All About HD Digital TV
HD or "High Definition", refers specifically to the total number of picture elements or "pixels", of which an image – or a screen on which that image is displayed – is composed. Traditional, standard definition pictures in the U.K. have a resolution of 720 x 576 pixels, or "576i" for short. HDTV pictures on the other hand, have a resolution of 1,280 x 720 pixels (720p) or 1,920 x 1080 (1080i, or 1080p).
The "i" and the "p" refer respectively to "interlaced" and "progressive" scanning, or the process by which an image is drawn or scanned onto the screen. Interlaced scanning is the older, less sophisticated method, whereby the odd-numbered lines are scanned first in one pass, followed by the even-numbered lines in a second. Progressive scanning, on the other hand, scans the lines sequentially in a single pass, so that there is no appreciable "flicker" in the picture displayed.
Another important feature of HDTV is the so-called "aspect ratio", or the ratio of the width of an image, or screen, to its height. Standard definition TV pictures have an aspect ratio of 4:3, which accounts for the almost square box-like appearance of traditional, CRT ("Cathode Ray Tube") TV sets. HDTV sets, by contrast, have a true, widescreen aspect ratio of 16:9, so that movies for example, can be viewed exactly as the director originally intended.

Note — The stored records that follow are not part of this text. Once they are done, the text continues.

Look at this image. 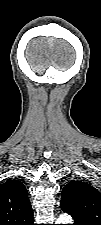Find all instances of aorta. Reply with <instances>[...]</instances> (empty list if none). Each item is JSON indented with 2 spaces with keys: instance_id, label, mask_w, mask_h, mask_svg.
Listing matches in <instances>:
<instances>
[{
  "instance_id": "obj_1",
  "label": "aorta",
  "mask_w": 101,
  "mask_h": 225,
  "mask_svg": "<svg viewBox=\"0 0 101 225\" xmlns=\"http://www.w3.org/2000/svg\"><path fill=\"white\" fill-rule=\"evenodd\" d=\"M72 223H73L72 218L67 214H61L56 221V224H72Z\"/></svg>"
}]
</instances>
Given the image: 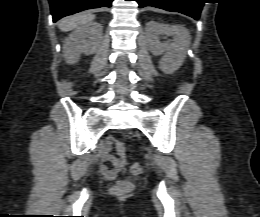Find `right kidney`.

The most important feature of HDTV however, is the resolution. The higher the resolution, or number of pixels, the higher the clarity and overall quality of the picture, all other things being equal. This means that with up to five times more pixels than standard definition TV pictures, HDTV pictures are significantly clearer, sharper and richer in colour.
Obviously, to enjoy HDTV you need a source of HD broadcasting in the first place. Nowadays Sky, Virgin Media, Freesat and Freeview offer HD channels. You'll also need a suitable set-top box – or a TV set with a decoder built in – and a TV set designated "HD Ready" or "Full HD". Even then, this doesn't mean that you'll be able to watch everything in HD; you'll be able to watch it, but it may not be broadcast in HD just yet.